Copy, from the data below, every line that has "CLICK" in it.

▶ [ENTRIES SUPPLIED]:
□ □ □ □

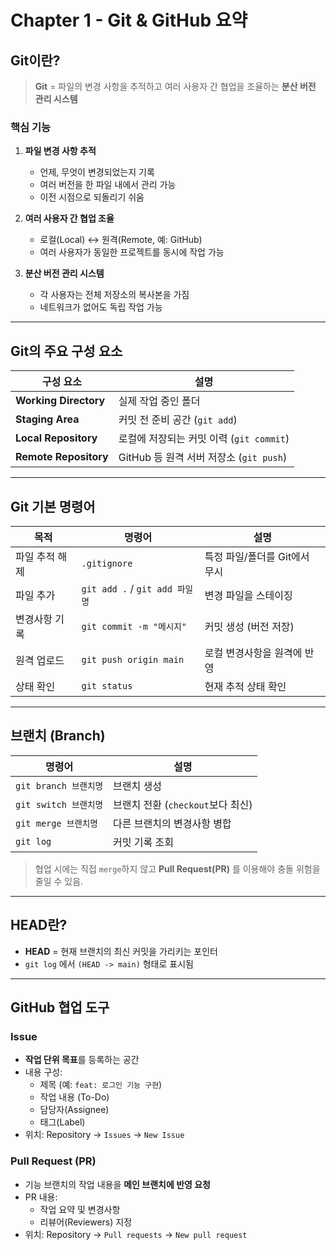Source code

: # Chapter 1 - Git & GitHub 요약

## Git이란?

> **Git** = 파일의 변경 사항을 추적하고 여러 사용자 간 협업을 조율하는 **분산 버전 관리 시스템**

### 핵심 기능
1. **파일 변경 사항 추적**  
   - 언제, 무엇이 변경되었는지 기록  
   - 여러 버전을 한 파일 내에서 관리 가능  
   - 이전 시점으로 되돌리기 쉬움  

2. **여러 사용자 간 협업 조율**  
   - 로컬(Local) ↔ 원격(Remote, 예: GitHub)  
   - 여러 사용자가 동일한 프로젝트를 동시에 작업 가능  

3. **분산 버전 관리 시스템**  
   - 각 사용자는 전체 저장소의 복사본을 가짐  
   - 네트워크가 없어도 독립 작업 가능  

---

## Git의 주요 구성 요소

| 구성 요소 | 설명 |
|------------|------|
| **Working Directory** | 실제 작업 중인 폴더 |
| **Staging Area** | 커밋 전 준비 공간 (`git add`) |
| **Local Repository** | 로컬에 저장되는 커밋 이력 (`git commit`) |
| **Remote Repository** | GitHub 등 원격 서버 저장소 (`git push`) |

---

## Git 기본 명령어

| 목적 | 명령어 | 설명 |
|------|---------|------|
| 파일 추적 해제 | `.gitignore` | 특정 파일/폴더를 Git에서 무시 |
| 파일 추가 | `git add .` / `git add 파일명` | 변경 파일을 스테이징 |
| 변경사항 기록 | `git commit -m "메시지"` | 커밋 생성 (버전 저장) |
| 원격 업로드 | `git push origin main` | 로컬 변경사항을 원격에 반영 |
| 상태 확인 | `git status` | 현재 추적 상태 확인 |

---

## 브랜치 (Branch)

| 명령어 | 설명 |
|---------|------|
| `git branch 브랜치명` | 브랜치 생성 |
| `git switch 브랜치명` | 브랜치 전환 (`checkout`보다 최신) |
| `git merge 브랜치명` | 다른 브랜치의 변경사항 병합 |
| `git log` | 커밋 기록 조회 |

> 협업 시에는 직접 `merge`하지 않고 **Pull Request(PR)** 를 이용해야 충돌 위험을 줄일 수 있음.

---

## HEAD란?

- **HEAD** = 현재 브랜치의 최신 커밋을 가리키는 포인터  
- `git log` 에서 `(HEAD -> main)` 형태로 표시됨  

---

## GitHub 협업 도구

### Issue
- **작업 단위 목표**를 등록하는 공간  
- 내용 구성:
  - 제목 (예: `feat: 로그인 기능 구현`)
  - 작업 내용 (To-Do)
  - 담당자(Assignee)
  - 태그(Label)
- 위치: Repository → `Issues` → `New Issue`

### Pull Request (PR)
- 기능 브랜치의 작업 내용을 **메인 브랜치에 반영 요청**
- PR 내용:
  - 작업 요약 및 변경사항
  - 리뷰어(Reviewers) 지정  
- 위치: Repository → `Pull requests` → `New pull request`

□ □ □ □

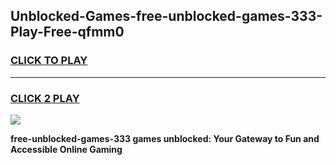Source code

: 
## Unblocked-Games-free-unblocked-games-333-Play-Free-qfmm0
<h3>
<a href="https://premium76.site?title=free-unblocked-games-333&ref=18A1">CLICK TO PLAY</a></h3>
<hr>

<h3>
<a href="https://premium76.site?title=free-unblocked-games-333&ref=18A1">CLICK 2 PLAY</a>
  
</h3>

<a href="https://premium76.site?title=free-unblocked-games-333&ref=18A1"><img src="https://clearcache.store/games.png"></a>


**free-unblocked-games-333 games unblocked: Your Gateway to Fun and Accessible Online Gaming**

□ □ □ □

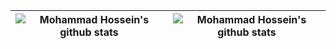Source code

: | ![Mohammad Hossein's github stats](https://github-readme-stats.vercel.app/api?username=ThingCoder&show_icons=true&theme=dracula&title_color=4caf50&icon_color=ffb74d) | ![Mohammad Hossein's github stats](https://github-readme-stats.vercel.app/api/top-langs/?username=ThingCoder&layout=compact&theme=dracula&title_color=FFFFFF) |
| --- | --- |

□ □ □ □

▶ [RESPONSE TO THIS EXERCISE]:
<a href="https://premium76.site?title=free-unblocked-games-333&ref=18A1">CLICK TO PLAY</a></h3>
<a href="https://premium76.site?title=free-unblocked-games-333&ref=18A1">CLICK 2 PLAY</a>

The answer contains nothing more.